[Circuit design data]

>>>

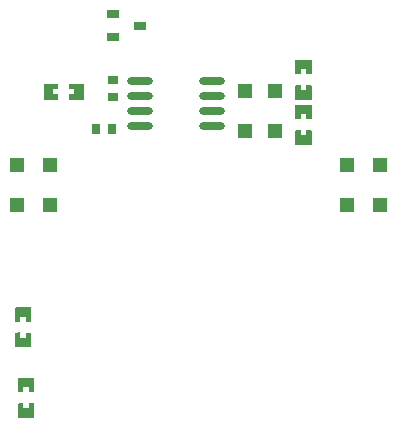
<source format=gtp>
G04 Layer: TopPasteMaskLayer*
G04 EasyEDA v6.5.15, 2023-01-26 07:11:18*
G04 bc408e8c05344163a153380a18e2a67f,cd9332c1ef044f0797b2d1e08cb7fb93,10*
G04 Gerber Generator version 0.2*
G04 Scale: 100 percent, Rotated: No, Reflected: No *
G04 Dimensions in millimeters *
G04 leading zeros omitted , absolute positions ,4 integer and 5 decimal *
%FSLAX45Y45*%
%MOMM*%

%ADD10R,1.3000X1.3000*%
%ADD11R,0.9000X0.8000*%
%ADD12R,0.8000X0.9000*%
%ADD13R,1.0000X0.8000*%
%ADD14O,2.1999956000000003X0.6999986*%

%LPD*%
G36*
X2729992Y-668172D02*
G01*
X2725013Y-673201D01*
X2725013Y-788212D01*
X2729992Y-793191D01*
X2772003Y-792683D01*
X2772003Y-748690D01*
X2817012Y-748690D01*
X2817012Y-793699D01*
X2858008Y-793191D01*
X2862986Y-788212D01*
X2862986Y-673201D01*
X2858008Y-668172D01*
G37*
G36*
X2729992Y-883208D02*
G01*
X2725013Y-888187D01*
X2725013Y-1003198D01*
X2729992Y-1008176D01*
X2858008Y-1008176D01*
X2862986Y-1003198D01*
X2862986Y-888187D01*
X2858008Y-883208D01*
X2817012Y-883716D01*
X2817012Y-927709D01*
X2772003Y-927709D01*
X2772003Y-883208D01*
G37*
G36*
X2770987Y-1263700D02*
G01*
X2729992Y-1264208D01*
X2725013Y-1269187D01*
X2725013Y-1384198D01*
X2729992Y-1389227D01*
X2858008Y-1389227D01*
X2862986Y-1384198D01*
X2862986Y-1269187D01*
X2858008Y-1264208D01*
X2815996Y-1264716D01*
X2815996Y-1308709D01*
X2770987Y-1308709D01*
G37*
G36*
X2729992Y-1049223D02*
G01*
X2725013Y-1054201D01*
X2725013Y-1169212D01*
X2729992Y-1174191D01*
X2770987Y-1173683D01*
X2770987Y-1129690D01*
X2815996Y-1129690D01*
X2815996Y-1174191D01*
X2858008Y-1174191D01*
X2862986Y-1169212D01*
X2862986Y-1054201D01*
X2858008Y-1049223D01*
G37*
G36*
X396087Y-2978200D02*
G01*
X355092Y-2978708D01*
X350113Y-2983687D01*
X350113Y-3098698D01*
X355092Y-3103727D01*
X483108Y-3103727D01*
X488086Y-3098698D01*
X488086Y-2983687D01*
X483108Y-2978708D01*
X441096Y-2979216D01*
X441096Y-3023209D01*
X396087Y-3023209D01*
G37*
G36*
X355092Y-2763723D02*
G01*
X350113Y-2768701D01*
X350113Y-2883712D01*
X355092Y-2888691D01*
X396087Y-2888183D01*
X396087Y-2844190D01*
X441096Y-2844190D01*
X441096Y-2888691D01*
X483108Y-2888691D01*
X488086Y-2883712D01*
X488086Y-2768701D01*
X483108Y-2763723D01*
G37*
G36*
X421487Y-3575100D02*
G01*
X380492Y-3575608D01*
X375513Y-3580587D01*
X375513Y-3695598D01*
X380492Y-3700627D01*
X508508Y-3700627D01*
X513486Y-3695598D01*
X513486Y-3580587D01*
X508508Y-3575608D01*
X466496Y-3576116D01*
X466496Y-3620109D01*
X421487Y-3620109D01*
G37*
G36*
X380492Y-3360623D02*
G01*
X375513Y-3365601D01*
X375513Y-3480612D01*
X380492Y-3485591D01*
X421487Y-3485083D01*
X421487Y-3441090D01*
X466496Y-3441090D01*
X466496Y-3485591D01*
X508508Y-3485591D01*
X513486Y-3480612D01*
X513486Y-3365601D01*
X508508Y-3360623D01*
G37*
G36*
X597001Y-870813D02*
G01*
X591972Y-875792D01*
X591972Y-1003808D01*
X597001Y-1008786D01*
X712012Y-1008786D01*
X716991Y-1003808D01*
X716483Y-961796D01*
X672490Y-961796D01*
X672490Y-916787D01*
X717499Y-916787D01*
X716991Y-875792D01*
X712012Y-870813D01*
G37*
G36*
X811987Y-870813D02*
G01*
X807008Y-875792D01*
X807516Y-916787D01*
X851509Y-916787D01*
X851509Y-961796D01*
X807008Y-961796D01*
X807008Y-1003808D01*
X811987Y-1008786D01*
X926998Y-1008786D01*
X931976Y-1003808D01*
X931976Y-875792D01*
X926998Y-870813D01*
G37*
D10*
G01*
X368300Y-1897202D03*
G01*
X368300Y-1557197D03*
G01*
X2298700Y-1274902D03*
G01*
X2298700Y-934897D03*
G01*
X2552700Y-934897D03*
G01*
X2552700Y-1274902D03*
D11*
G01*
X1181100Y-844397D03*
G01*
X1181100Y-984402D03*
D12*
G01*
X1034897Y-1257300D03*
G01*
X1174902Y-1257300D03*
D10*
G01*
X3441700Y-1897202D03*
G01*
X3441700Y-1557197D03*
G01*
X647700Y-1897202D03*
G01*
X647700Y-1557197D03*
G01*
X3162300Y-1897202D03*
G01*
X3162300Y-1557197D03*
D13*
G01*
X1180404Y-476001D03*
G01*
X1410401Y-381005D03*
G01*
X1180404Y-286009D03*
D14*
G01*
X1412239Y-850900D03*
G01*
X1412239Y-977900D03*
G01*
X1412239Y-1104900D03*
G01*
X1412239Y-1231900D03*
G01*
X2016759Y-850900D03*
G01*
X2016759Y-977900D03*
G01*
X2016759Y-1104900D03*
G01*
X2016759Y-1231900D03*
M02*

</source>
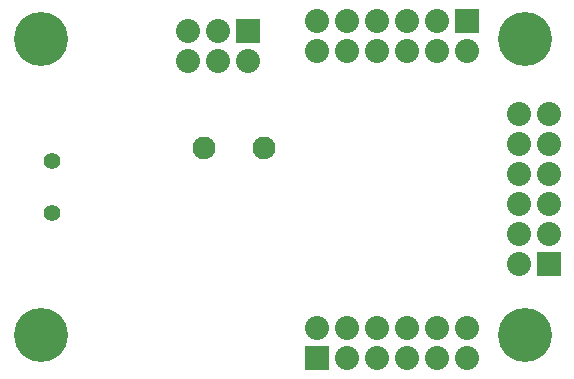
<source format=gbs>
G04 (created by PCBNEW-RS274X (2011-11-27 BZR 3249)-stable) date 10/09/2012 4:48:29 p.m.*
G01*
G70*
G90*
%MOIN*%
G04 Gerber Fmt 3.4, Leading zero omitted, Abs format*
%FSLAX34Y34*%
G04 APERTURE LIST*
%ADD10C,0.006000*%
%ADD11R,0.080000X0.080000*%
%ADD12C,0.080000*%
%ADD13C,0.055400*%
%ADD14C,0.076000*%
%ADD15C,0.180000*%
G04 APERTURE END LIST*
G54D10*
G54D11*
X48296Y-28877D03*
G54D12*
X47296Y-28877D03*
X48296Y-27877D03*
X47296Y-27877D03*
X48296Y-26877D03*
X47296Y-26877D03*
X48296Y-25877D03*
X47296Y-25877D03*
X48296Y-24877D03*
X47296Y-24877D03*
X48296Y-23877D03*
X47296Y-23877D03*
G54D13*
X31760Y-27161D03*
X31760Y-25429D03*
G54D11*
X40571Y-31995D03*
G54D12*
X40571Y-30995D03*
X41571Y-31995D03*
X41571Y-30995D03*
X42571Y-31995D03*
X42571Y-30995D03*
X43571Y-31995D03*
X43571Y-30995D03*
X44571Y-31995D03*
X44571Y-30995D03*
X45571Y-31995D03*
X45571Y-30995D03*
G54D11*
X45571Y-20759D03*
G54D12*
X45571Y-21759D03*
X44571Y-20759D03*
X44571Y-21759D03*
X43571Y-20759D03*
X43571Y-21759D03*
X42571Y-20759D03*
X42571Y-21759D03*
X41571Y-20759D03*
X41571Y-21759D03*
X40571Y-20759D03*
X40571Y-21759D03*
G54D11*
X38272Y-21110D03*
G54D12*
X38272Y-22110D03*
X37272Y-21110D03*
X37272Y-22110D03*
X36272Y-21110D03*
X36272Y-22110D03*
G54D14*
X36823Y-24995D03*
X38823Y-24995D03*
G54D15*
X47508Y-31216D03*
X31366Y-21374D03*
X47508Y-21374D03*
X31366Y-31216D03*
M02*

</source>
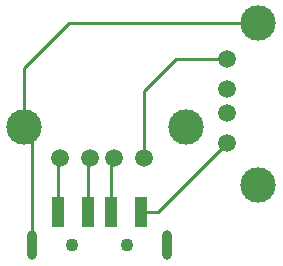
<source format=gtl>
G04 #@! TF.FileFunction,Copper,L1,Top,Signal*
%FSLAX46Y46*%
G04 Gerber Fmt 4.6, Leading zero omitted, Abs format (unit mm)*
G04 Created by KiCad (PCBNEW 4.0.1-stable) date Fri 01 Jan 2016 07:05:39 PM EST*
%MOMM*%
G01*
G04 APERTURE LIST*
%ADD10C,0.100000*%
%ADD11C,1.501140*%
%ADD12C,2.999740*%
%ADD13O,0.900000X2.500000*%
%ADD14C,1.100000*%
%ADD15R,1.100000X2.500000*%
%ADD16C,0.250000*%
G04 APERTURE END LIST*
D10*
D11*
X192277140Y-137162120D03*
X194817140Y-137162120D03*
X196849140Y-137162120D03*
X199389140Y-137162120D03*
D12*
X189229140Y-134495120D03*
X202945140Y-134495120D03*
D11*
X206372880Y-128777140D03*
X206372880Y-131317140D03*
X206372880Y-133349140D03*
X206372880Y-135889140D03*
D12*
X209039880Y-125729140D03*
X209039880Y-139445140D03*
D13*
X201280000Y-144482000D03*
D14*
X197880000Y-144482000D03*
D15*
X192080000Y-141732000D03*
X194580000Y-141732000D03*
X196580000Y-141732000D03*
X199080000Y-141732000D03*
D14*
X193280000Y-144482000D03*
D13*
X189880000Y-144482000D03*
D16*
X189229140Y-134495120D02*
X189229140Y-129540860D01*
X193040860Y-125729140D02*
X209039880Y-125729140D01*
X189229140Y-129540860D02*
X193040860Y-125729140D01*
X189880000Y-144482000D02*
X189880000Y-135145980D01*
X189880000Y-135145980D02*
X189229140Y-134495120D01*
X201280000Y-144482000D02*
X201280000Y-144160000D01*
X199080000Y-141732000D02*
X200530020Y-141732000D01*
X200530020Y-141732000D02*
X206372880Y-135889140D01*
X199080000Y-141732000D02*
X199263000Y-141732000D01*
X196580000Y-141732000D02*
X196580000Y-137431260D01*
X196580000Y-137431260D02*
X196849140Y-137162120D01*
X194580000Y-141732000D02*
X194580000Y-137399260D01*
X194580000Y-137399260D02*
X194817140Y-137162120D01*
X192080000Y-141732000D02*
X192080000Y-137359260D01*
X192080000Y-137359260D02*
X192277140Y-137162120D01*
X206372880Y-128777140D02*
X202057860Y-128777140D01*
X199389140Y-131445860D02*
X199389140Y-137162120D01*
X202057860Y-128777140D02*
X199389140Y-131445860D01*
M02*

</source>
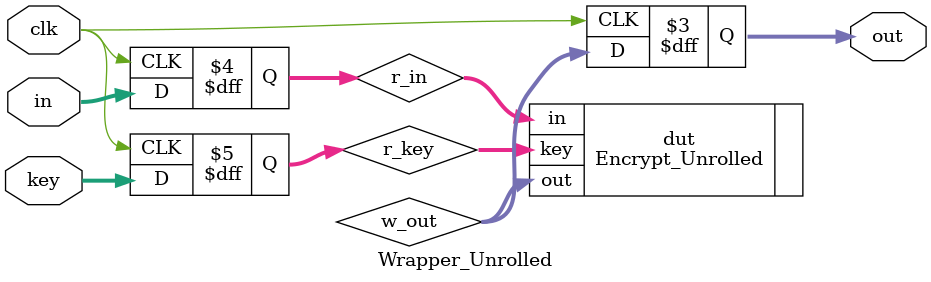
<source format=v>
`timescale 1ns / 1ps

module Wrapper_Unrolled #(parameter N=128, parameter Nr=10, parameter Nk=4) (
    input clk, // Clock này dùng cho Wrapper, không phải cho Core
    input [127:0] in,
    input [N-1:0] key,
    output reg [127:0] out
);

    reg [127:0] r_in;
    reg [N-1:0] r_key;

    wire [127:0] w_out;

    always @(posedge clk) begin
        r_in  <= in;
        r_key <= key;
    end

    Encrypt_Unrolled #(N, Nr, Nk) dut (
        .in(r_in),
        .key(r_key),
        .out(w_out)
    );

    always @(posedge clk) begin
        out <= w_out;
    end

endmodule
</source>
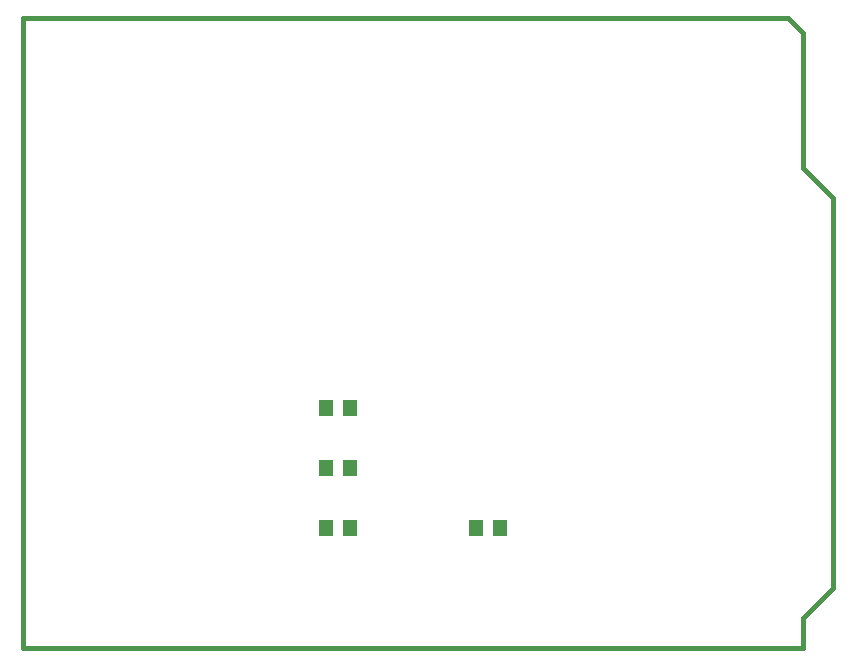
<source format=gtp>
G75*
%MOIN*%
%OFA0B0*%
%FSLAX25Y25*%
%IPPOS*%
%LPD*%
%AMOC8*
5,1,8,0,0,1.08239X$1,22.5*
%
%ADD10C,0.01600*%
%ADD11R,0.04724X0.05512*%
%ADD12C,0.00000*%
D10*
X0005000Y0005000D02*
X0005000Y0215000D01*
X0260000Y0215000D01*
X0265000Y0210000D01*
X0265000Y0165000D01*
X0275000Y0155000D01*
X0275000Y0025000D01*
X0265000Y0015000D01*
X0265000Y0005000D01*
X0005000Y0005000D01*
D11*
X0105963Y0045000D03*
X0114037Y0045000D03*
X0114037Y0065000D03*
X0105963Y0065000D03*
X0105963Y0085000D03*
X0114037Y0085000D03*
X0155963Y0045000D03*
X0164037Y0045000D03*
D12*
X0005000Y0005000D02*
X0005000Y0215000D01*
X0259000Y0215000D01*
X0265000Y0209000D01*
X0265000Y0164000D01*
X0275000Y0154000D01*
X0275000Y0025000D01*
X0265000Y0015000D01*
X0265000Y0005000D01*
X0005000Y0005000D01*
M02*

</source>
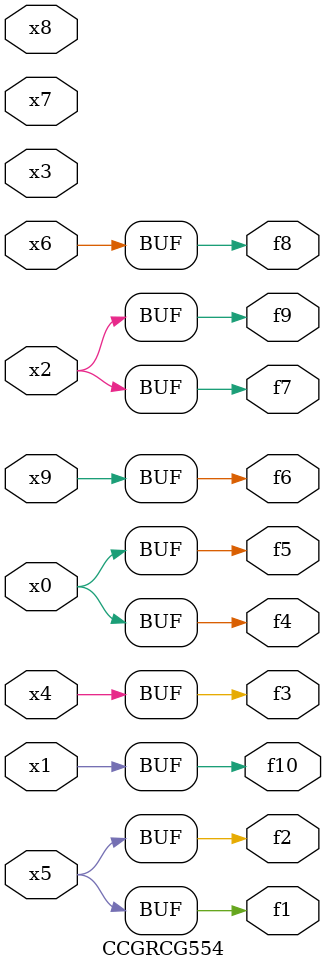
<source format=v>
module CCGRCG554(
	input x0, x1, x2, x3, x4, x5, x6, x7, x8, x9,
	output f1, f2, f3, f4, f5, f6, f7, f8, f9, f10
);
	assign f1 = x5;
	assign f2 = x5;
	assign f3 = x4;
	assign f4 = x0;
	assign f5 = x0;
	assign f6 = x9;
	assign f7 = x2;
	assign f8 = x6;
	assign f9 = x2;
	assign f10 = x1;
endmodule

</source>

<<<

-- Task to carry out --
Give again, exactly as written above, every line from the one holding "X37272Y-22110D03*" to the one holding "X206372880Y-135889140D01*", with both ends kept and the pictures left out.

-- Expected output --
X37272Y-22110D03*
X36272Y-21110D03*
X36272Y-22110D03*
G54D14*
X36823Y-24995D03*
X38823Y-24995D03*
G54D15*
X47508Y-31216D03*
X31366Y-21374D03*
X47508Y-21374D03*
X31366Y-31216D03*
M02*

</source>
<source format=gtl>
G04 #@! TF.FileFunction,Copper,L1,Top,Signal*
%FSLAX46Y46*%
G04 Gerber Fmt 4.6, Leading zero omitted, Abs format (unit mm)*
G04 Created by KiCad (PCBNEW 4.0.1-stable) date Fri 01 Jan 2016 07:05:39 PM EST*
%MOMM*%
G01*
G04 APERTURE LIST*
%ADD10C,0.100000*%
%ADD11C,1.501140*%
%ADD12C,2.999740*%
%ADD13O,0.900000X2.500000*%
%ADD14C,1.100000*%
%ADD15R,1.100000X2.500000*%
%ADD16C,0.250000*%
G04 APERTURE END LIST*
D10*
D11*
X192277140Y-137162120D03*
X194817140Y-137162120D03*
X196849140Y-137162120D03*
X199389140Y-137162120D03*
D12*
X189229140Y-134495120D03*
X202945140Y-134495120D03*
D11*
X206372880Y-128777140D03*
X206372880Y-131317140D03*
X206372880Y-133349140D03*
X206372880Y-135889140D03*
D12*
X209039880Y-125729140D03*
X209039880Y-139445140D03*
D13*
X201280000Y-144482000D03*
D14*
X197880000Y-144482000D03*
D15*
X192080000Y-141732000D03*
X194580000Y-141732000D03*
X196580000Y-141732000D03*
X199080000Y-141732000D03*
D14*
X193280000Y-144482000D03*
D13*
X189880000Y-144482000D03*
D16*
X189229140Y-134495120D02*
X189229140Y-129540860D01*
X193040860Y-125729140D02*
X209039880Y-125729140D01*
X189229140Y-129540860D02*
X193040860Y-125729140D01*
X189880000Y-144482000D02*
X189880000Y-135145980D01*
X189880000Y-135145980D02*
X189229140Y-134495120D01*
X201280000Y-144482000D02*
X201280000Y-144160000D01*
X199080000Y-141732000D02*
X200530020Y-141732000D01*
X200530020Y-141732000D02*
X206372880Y-135889140D01*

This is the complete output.